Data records
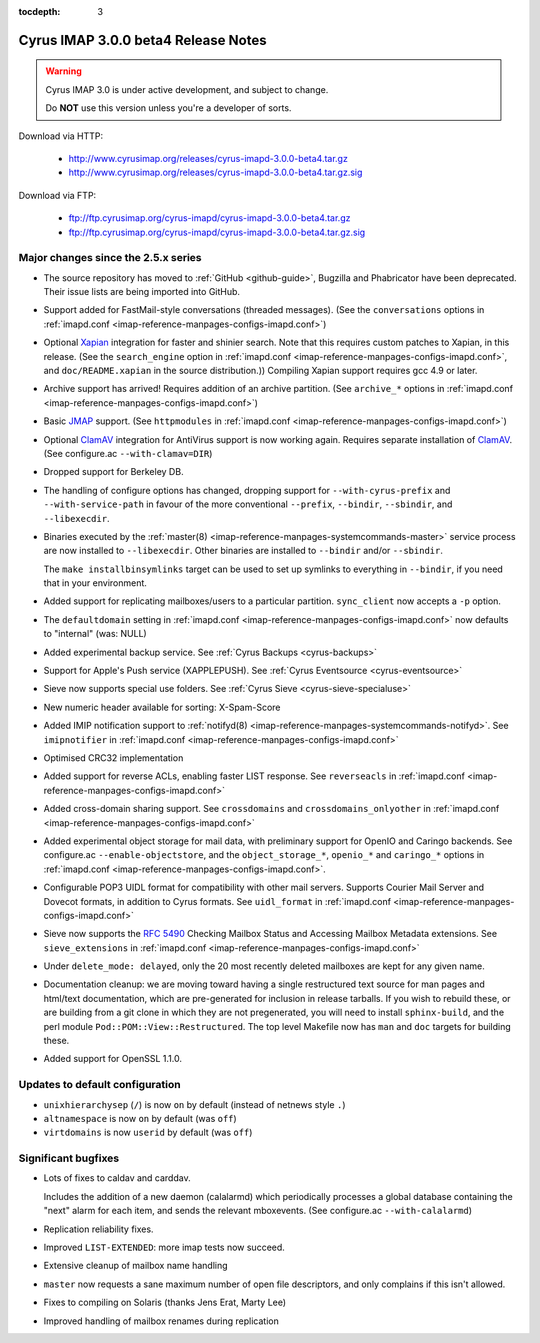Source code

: :tocdepth: 3

====================================
Cyrus IMAP 3.0.0 beta4 Release Notes
====================================

.. WARNING::

    Cyrus IMAP 3.0 is under active development, and subject to change.

    Do **NOT** use this version unless you're a developer of sorts.

Download via HTTP:

    *   http://www.cyrusimap.org/releases/cyrus-imapd-3.0.0-beta4.tar.gz
    *   http://www.cyrusimap.org/releases/cyrus-imapd-3.0.0-beta4.tar.gz.sig

Download via FTP:

    *   ftp://ftp.cyrusimap.org/cyrus-imapd/cyrus-imapd-3.0.0-beta4.tar.gz
    *   ftp://ftp.cyrusimap.org/cyrus-imapd/cyrus-imapd-3.0.0-beta4.tar.gz.sig

.. _relnotes-3.0.0-beta4-changes:

Major changes since the 2.5.x series
====================================

*   The source repository has moved to :ref:`GitHub <github-guide>`, Bugzilla and Phabricator
    have been deprecated.  Their issue lists are being imported into GitHub.

*   Support added for FastMail-style conversations (threaded messages).
    (See the ``conversations`` options in :ref:`imapd.conf <imap-reference-manpages-configs-imapd.conf>`)

*   Optional Xapian_ integration for faster and shinier search. Note that this requires custom
    patches to Xapian, in this release. (See the ``search_engine`` option in
    :ref:`imapd.conf <imap-reference-manpages-configs-imapd.conf>`, and ``doc/README.xapian`` in the
    source distribution.)) Compiling Xapian support requires gcc 4.9 or later.

*   Archive support has arrived! Requires addition of an archive partition. (See ``archive_*``
    options in :ref:`imapd.conf <imap-reference-manpages-configs-imapd.conf>`)

*   Basic JMAP_ support. (See ``httpmodules`` in :ref:`imapd.conf <imap-reference-manpages-configs-imapd.conf>`)

*   Optional ClamAV_ integration for AntiVirus support is now working again.
    Requires separate installation of ClamAV_. (See configure.ac ``--with-clamav=DIR``)

*   Dropped support for Berkeley DB.

*   The handling of configure options has changed, dropping support for
    ``--with-cyrus-prefix`` and ``--with-service-path`` in favour of the more conventional
    ``--prefix``, ``--bindir``, ``--sbindir``, and ``--libexecdir``.

*   Binaries executed by the :ref:`master(8) <imap-reference-manpages-systemcommands-master>`
    service process are now installed to ``--libexecdir``.  Other binaries are installed to
    ``--bindir`` and/or ``--sbindir``.

    The ``make installbinsymlinks`` target can be used to set up symlinks to everything in
    ``--bindir``, if you need that in your environment.

*   Added support for replicating mailboxes/users to a particular partition.  ``sync_client``
    now accepts a ``-p`` option.

*   The ``defaultdomain`` setting in :ref:`imapd.conf <imap-reference-manpages-configs-imapd.conf>`
    now defaults to "internal" (was: NULL)

*   Added experimental backup service.  See :ref:`Cyrus Backups <cyrus-backups>`

*   Support for Apple's Push service (XAPPLEPUSH).  See :ref:`Cyrus Eventsource <cyrus-eventsource>`

*   Sieve now supports special use folders.  See :ref:`Cyrus Sieve <cyrus-sieve-specialuse>`

*   New numeric header available for sorting: X-Spam-Score

*   Added IMIP notification support to :ref:`notifyd(8) <imap-reference-manpages-systemcommands-notifyd>`.  See
    ``imipnotifier`` in :ref:`imapd.conf <imap-reference-manpages-configs-imapd.conf>`

*   Optimised CRC32 implementation

*   Added support for reverse ACLs, enabling faster LIST response.  See ``reverseacls`` in
    :ref:`imapd.conf <imap-reference-manpages-configs-imapd.conf>`

*   Added cross-domain sharing support.  See ``crossdomains`` and ``crossdomains_onlyother``
    in :ref:`imapd.conf <imap-reference-manpages-configs-imapd.conf>`

*   Added experimental object storage for mail data, with preliminary support for OpenIO and
    Caringo backends.  See configure.ac ``--enable-objectstore``, and the ``object_storage_*``,
    ``openio_*`` and ``caringo_*`` options in :ref:`imapd.conf <imap-reference-manpages-configs-imapd.conf>`.

*   Configurable POP3 UIDL format for compatibility with other mail servers.  Supports
    Courier Mail Server and Dovecot formats, in addition to Cyrus formats.  See ``uidl_format``
    in :ref:`imapd.conf <imap-reference-manpages-configs-imapd.conf>`

*   Sieve now supports the :rfc:`5490` Checking Mailbox Status and Accessing Mailbox Metadata
    extensions.  See ``sieve_extensions`` in :ref:`imapd.conf <imap-reference-manpages-configs-imapd.conf>`

*   Under ``delete_mode: delayed``, only the 20 most recently deleted mailboxes are kept
    for any given name.

*   Documentation cleanup: we are moving toward having a single restructured text source for man
    pages and html/text documentation, which are pre-generated for inclusion in release tarballs.
    If you wish to rebuild these, or are building from a git clone in which they are not
    pregenerated, you will need to install ``sphinx-build``, and the perl module
    ``Pod::POM::View::Restructured``.  The top level Makefile now has ``man`` and ``doc`` targets
    for building these.

*   Added support for OpenSSL 1.1.0.

Updates to default configuration
================================

*   ``unixhierarchysep`` (``/``) is now ``on`` by default (instead of netnews style ``.``)

*   ``altnamespace`` is now ``on`` by default (was ``off``)

*   ``virtdomains`` is now ``userid`` by default (was ``off``)

Significant bugfixes
====================

*   Lots of fixes to caldav and carddav.

    Includes the addition of a new daemon (calalarmd) which periodically processes a global
    database containing the "next" alarm for each item, and sends the relevant mboxevents.
    (See configure.ac ``--with-calalarmd``)

*   Replication reliability fixes.

*   Improved ``LIST-EXTENDED``: more imap tests now succeed.

*   Extensive cleanup of mailbox name handling

*   ``master`` now requests a sane maximum number of open file descriptors, and only
    complains if this isn't allowed.

*   Fixes to compiling on Solaris (thanks Jens Erat, Marty Lee)

*   Improved handling of mailbox renames during replication


.. _Xapian: http://xapian.org
.. _ClamAV: http://www.clamav.net
.. _JMAP: http://jmap.io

Problem details: Go line by line through the data and copy any that contain "options".

Response to this task:
    (See the ``conversations`` options in :ref:`imapd.conf <imap-reference-manpages-configs-imapd.conf>`)
    options in :ref:`imapd.conf <imap-reference-manpages-configs-imapd.conf>`)
*   The handling of configure options has changed, dropping support for
    ``openio_*`` and ``caringo_*`` options in :ref:`imapd.conf <imap-reference-manpages-configs-imapd.conf>`.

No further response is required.